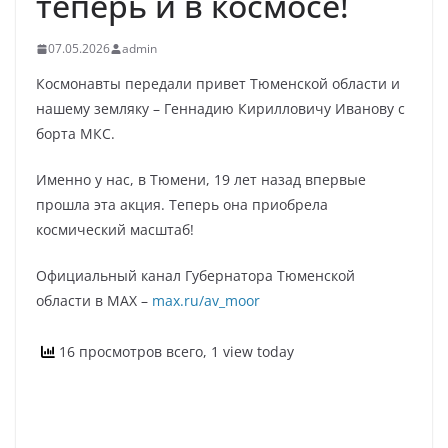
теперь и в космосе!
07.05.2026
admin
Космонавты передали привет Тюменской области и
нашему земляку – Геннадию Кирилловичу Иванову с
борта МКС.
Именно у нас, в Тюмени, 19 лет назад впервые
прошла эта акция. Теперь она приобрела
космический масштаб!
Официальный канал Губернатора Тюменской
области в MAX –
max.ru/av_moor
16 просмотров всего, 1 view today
= = = = = = =
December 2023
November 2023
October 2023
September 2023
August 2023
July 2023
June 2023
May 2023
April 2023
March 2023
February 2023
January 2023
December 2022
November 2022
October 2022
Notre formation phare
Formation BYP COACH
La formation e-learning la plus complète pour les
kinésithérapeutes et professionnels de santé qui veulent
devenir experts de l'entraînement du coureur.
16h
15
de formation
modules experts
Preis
= = = = = = =
### Exercise prompt
Return all lines in the data that include the word "Тюменской".

### Solution to the exercise
Космонавты передали привет Тюменской области и
Официальный канал Губернатора Тюменской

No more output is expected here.